[本文]
イケメンのお父さんはカウンターを用意してくれた。

「ごめんね、今日団体の予約が一つ入っててさ。そっちのテーブル埋まっちゃうから、ここのカウンターに座ってね」

「いえいえ、むしろこうやって切り盛りされてる中でも間近で話せるわけですし、有難い席ですよ」

「ところでいくつ?」

「18です。高3です」

「へー。高3!どこに住んでるの?」

「富山です」

「ほお〜。若えなあ。イケメン、好きなの?」

「はい。僕、イケメンさんが出るものだと思って、J-CUPの最前列取ったんですよ。

「ああ、君か!J-CUPの子だ!」

どうやらイケメンのお姉さんが「#黒潮イケメン二郎」とインスタグラムで検索していたら、私の投稿がヒットしたそうだ。その投稿は、私がイケメンを観たくてJ-CUPの最前列を抑えたけどイケメンを観られなかった悲しみを、カプセルホテルで撮ったイケメンショーツの写真を添えて綴ったものだった。
その投稿がお姉さんの目に留まり、イケメンのために最前列を抑えて、富山からわざわざJ-CUPを観に行った高校生がいることが、お父さんにも伝わっていたらしい。

イケメンのお父さんは、イケメンのエピソードを沢山話してくれた。

船木誠勝に才能を買われてトレーニングに付き合ってもらっていたこと。
船木に食事管理までされていたこと。
船木の指導に付いて行けなくて辛かったけど、WRESTLE-1を退団することを知らされた時、イケメンは泣き崩れたこと。
明日の横浜大会は白馬に乗って入場したいと会社に提案したが、横浜文化体育館に白馬を連れてくるのに400万円もかかることが判明し、武藤より高いギャラを馬に払えるかと却下されたこと。
明日対戦する芦野とイケメンは、試合のスタイルこそ違うが、プロレスの面白がるポイントは似ていること。
芦野とイケメンの二人がWWEの試合映像を観ながら、イケメンパパには理解できないポイントで盛り上がっていたことがあったこと。

色々と話してくれた後、携帯電話を触りながら、「今イケメン呼んだから。もうちょっとしたら店来るわ」とイケメンのお父さんは言った。ビッグマッチ前日だから流石にイケメンは来ないと思っていたから、まさかの出来事だった。
[/本文]
[提供データ]
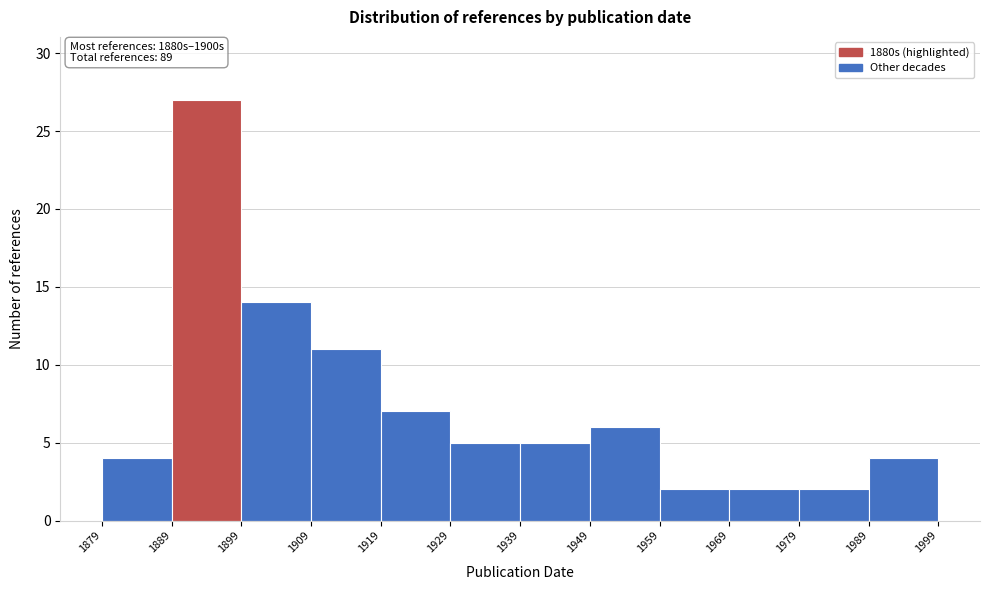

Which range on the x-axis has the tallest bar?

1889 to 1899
[/提供データ]
取り組む内容: 上に載せた、イケメンのお父さんの店を訪ねた話を、最後の一文の後から続けて書いてもらえますか？

作業結果:
午後九時半を過ぎた頃、イケメンがやってきた。
イケメンが店に入るや否や、イケメンのお父さんが私のことを紹介してくれた。

「この子、富山からイケメンを見るためにSUPER J-CUPの最前列取っちゃったんだって。高3で」

「えーマジっすか!ありがとうございます!ところでこれ、水割り?」

そう言って私のテーブルにあったサイダーを指した。
か、軽い。とてもタイトルマッチのメインイベントを翌日に控えている若手レスラーとは思えなかった。
というか、年越しプロレスの帰りに言ってくれた「次は俺のシングルマッチ観に来てよ!」という言葉を思い出して、運命すら感じたから、ビッグマッチのメインイベントでタイトルマッチに挑むイケメンの姿をこっちは観に来たのに、J-CUPのことから丸ごと覚えてくれてなかったことには笑ってしまった。勝手に覚えてくれてるものだと思ってた自分に対してもだが、感動している未成年に「水割り?」と聞いてくるイケメンに対して笑ってしまった。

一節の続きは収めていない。